Having written most of my work in Sintra, where I have so often dreamed and worked, I would like to stay there forever … I would like to be buried by one of those poetic footpaths that lead to the Castelo dos Mouros … To be close to men, my brothers, and closer to the moon and the stars, my friends, with the green earth in front of me and the sea stretching into the distance — the sea and the earth that I have loved so much.
— José Maria Ferreira de Castro
In Sintra I lost myself, and in doing so I found myself. The summer heat, a patient predator, slowly consumed my capacity for feeling until I could feel nothing at all. As I walked the steep path up to the Castelo dos Mouros, I noticed less and less the sweat caking my skin, the lactic acid building in my calves, the crackling sensation of my throat growing parched. I felt myself melt into the dirt and the stones and the looming trees overhead.

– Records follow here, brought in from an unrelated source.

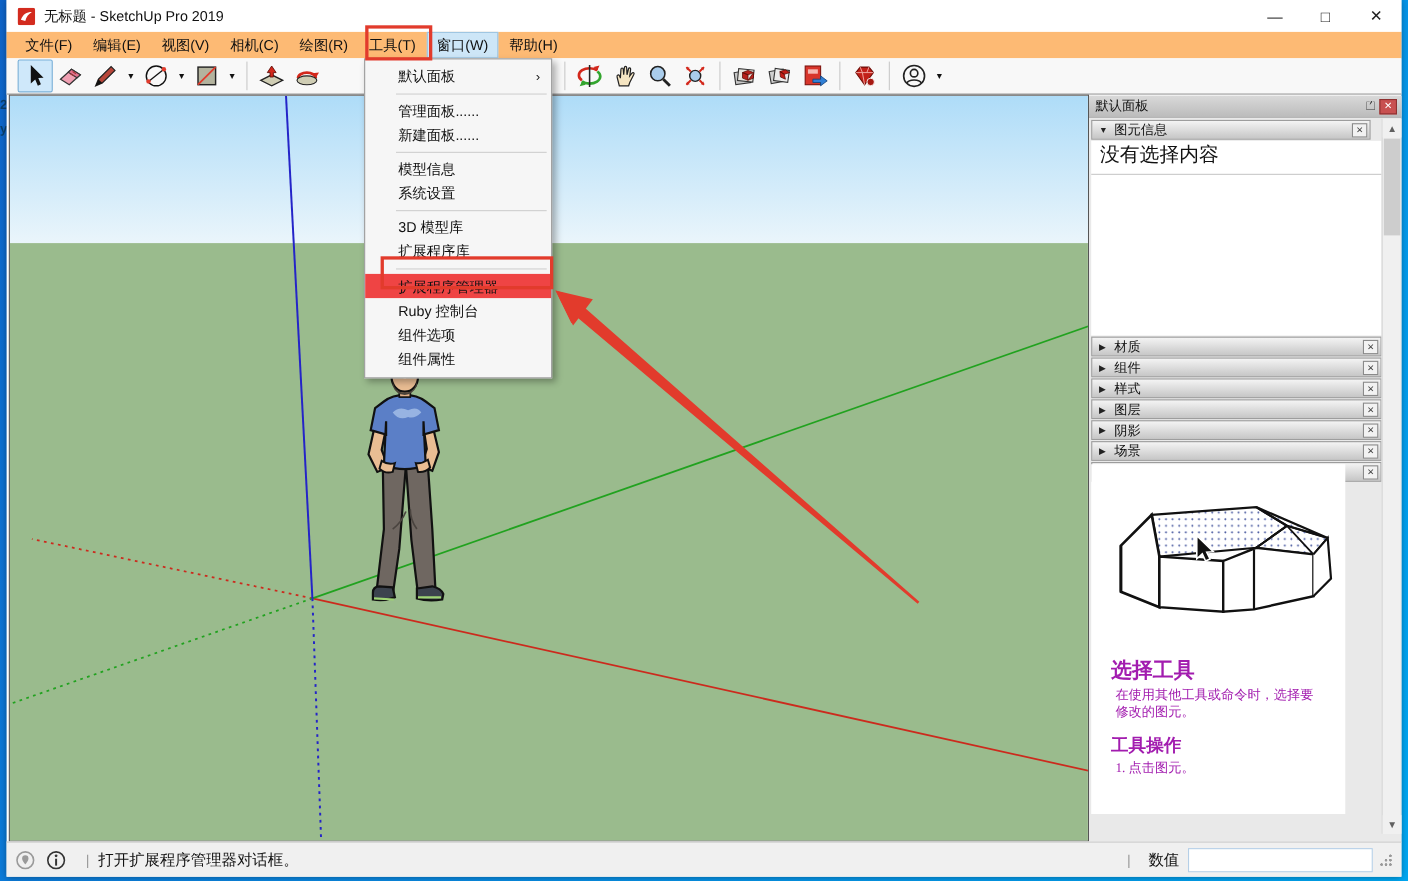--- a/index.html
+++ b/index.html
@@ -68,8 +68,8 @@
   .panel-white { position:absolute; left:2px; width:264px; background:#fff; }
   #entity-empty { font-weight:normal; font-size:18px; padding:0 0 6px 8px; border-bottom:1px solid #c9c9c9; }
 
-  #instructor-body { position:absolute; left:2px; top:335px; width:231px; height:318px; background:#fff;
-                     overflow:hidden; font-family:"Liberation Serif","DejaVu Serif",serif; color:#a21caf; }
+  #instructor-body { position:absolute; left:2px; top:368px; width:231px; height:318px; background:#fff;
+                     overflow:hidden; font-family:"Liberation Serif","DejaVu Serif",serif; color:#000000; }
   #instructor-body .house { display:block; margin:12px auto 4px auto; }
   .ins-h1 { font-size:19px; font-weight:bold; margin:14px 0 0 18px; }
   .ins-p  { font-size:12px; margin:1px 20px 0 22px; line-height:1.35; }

I thought of the millions, or perhaps billions, who had walked this path before me. The Castelo dos Mouros came to be in the eighth and ninth centuries when the Iberian Peninsula was under Muslim rule, and since then all kinds of people must have dragged their feet across this same patch of earth: kings, warriors, messengers, worshipers, tourists. All of them driven to the same end, and yet before then having experienced this unique and bizarre thing we call life, having felt joy, anger, pain, sorrow, love. I felt myself walking among them. I felt myself looking down, alongside them, at the blanket of red-tiled rooftops, from the bends in the path where the canopies made way for a window.
And then I thought nothing at all. I just kept looking.